The 450 sisters argued in their brief that this was not enough: KKG should go through its official process to change its governing documents if it wishes to expand membership to males.
“(We) believe that KKG’s failure to abide by its own bylaws, coupled with the trial court’s backhanded dismissal of the complaint in this case, is a severe blow to women’s rights,” the sisters’ brief says, adding that the women have come together and funded the brief’s submission with their own individual donations.
Breach Of Contract
The 450 sisters come from across the U.S. Their initiations span 79 years, and they come from numerous schools, including Cornell and Stanford, the brief says.
The women assert that political tension surrounding the transgender issue has complicated what would otherwise be a simple breach-of-contract case.
The brief offers the hypothetical of a homeowner who contracts a painter to paint his home white.
“But the painter ‘expands’ his definition of white to include black,” says the brief. “Such a unilateral refashioning of the term to include its opposite is no reinterpretation at all but … a plain-as-day breach of the contract.”
The sisters claim KKG has disenfranchised sorority members who did not participate in the organization’s expansion of the word “woman.”
‘Radical’ Feminists
The Women’s Liberation Front describes itself as a “radical” feminist group.

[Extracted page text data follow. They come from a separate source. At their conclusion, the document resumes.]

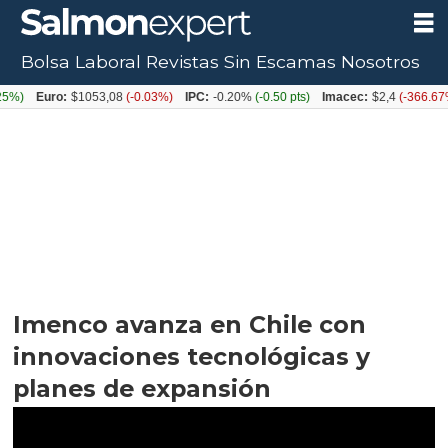
Bolsa Laboral
Revistas
Sin Escamas
Nosotros
uro:
$1053,08
(-0.03%)
IPC:
-0.20%
(-0.50 pts)
Imacec:
$2,4
(-366.67%)
TPM
Imenco avanza en Chile con
innovaciones tecnológicas y
planes de expansión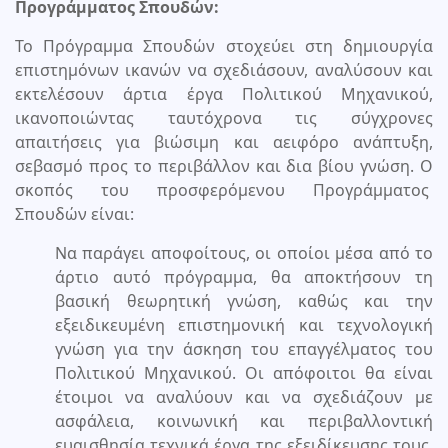
Προγράμματος Σπουδών:
Το Πρόγραμμα Σπουδών στοχεύει στη δημιουργία
επιστημόνων ικανών να σχεδιάσουν, αναλύσουν και
εκτελέσουν άρτια έργα Πολιτικού Μηχανικού,
ικανοποιώντας ταυτόχρονα τις σύγχρονες
απαιτήσεις για βιώσιμη και αειφόρο ανάπτυξη,
σεβασμό προς το περιβάλλον και δια βίου γνώση. Ο
σκοπός του προσφερόμενου Προγράμματος
Σπουδών είναι:
Να παράγει αποφοίτους, οι οποίοι μέσα από το
άρτιο αυτό πρόγραμμα, θα αποκτήσουν τη
βασική θεωρητική γνώση, καθώς και την
εξειδικευμένη επιστημονική και τεχνολογική
γνώση για την άσκηση του επαγγέλματος του
Πολιτικού Μηχανικού. Οι απόφοιτοι θα είναι
έτοιμοι να αναλύουν και να σχεδιάζουν με
ασφάλεια, κοινωνική και περιβαλλοντική
ευαισθησία τεχνικά έργα της εξειδίκευσης τους,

Its brief stresses the importance of women’s right to vote and touches on the fights for contraceptives, abortion access and laws against marital rape.
The group’s brief says inducting males into sororities endangers women.
“Nearly all murders, assaults and rapes against women are committed by men,” says the brief. “Since men are, on average, much stronger and larger than women, women lack the capacity to meaningfully defend themselves in close quarters when threatened.”
Other kinds of sex-driven violence generally perpetrated against women are less overt, such as voyeurism and stalking, the brief says.
The brief lists instances of transgender women exposing themselves to women and girls.
“We do not have female-only spaces because all men do these things – but rather because some men do,” the brief says. “Kappa cannot suddenly compel its all-female membership to pretend that being a woman means nothing at all.”